_How to complete this task_
The material below must be retyped in full, with every line kept exactly as it is.

_Data to process_
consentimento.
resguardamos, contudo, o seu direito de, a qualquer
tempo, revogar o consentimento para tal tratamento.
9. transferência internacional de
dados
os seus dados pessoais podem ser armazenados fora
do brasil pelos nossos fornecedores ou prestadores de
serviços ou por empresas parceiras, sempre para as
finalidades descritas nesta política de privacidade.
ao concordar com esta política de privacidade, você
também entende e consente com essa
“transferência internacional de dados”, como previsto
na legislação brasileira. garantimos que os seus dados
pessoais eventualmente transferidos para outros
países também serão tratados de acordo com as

_Output of the exercise_
consentimento.
resguardamos, contudo, o seu direito de, a qualquer
tempo, revogar o consentimento para tal tratamento.
9. transferência internacional de
dados
os seus dados pessoais podem ser armazenados fora
do brasil pelos nossos fornecedores ou prestadores de
serviços ou por empresas parceiras, sempre para as
finalidades descritas nesta política de privacidade.
ao concordar com esta política de privacidade, você
também entende e consente com essa
“transferência internacional de dados”, como previsto
na legislação brasileira. garantimos que os seus dados
pessoais eventualmente transferidos para outros
países também serão tratados de acordo com as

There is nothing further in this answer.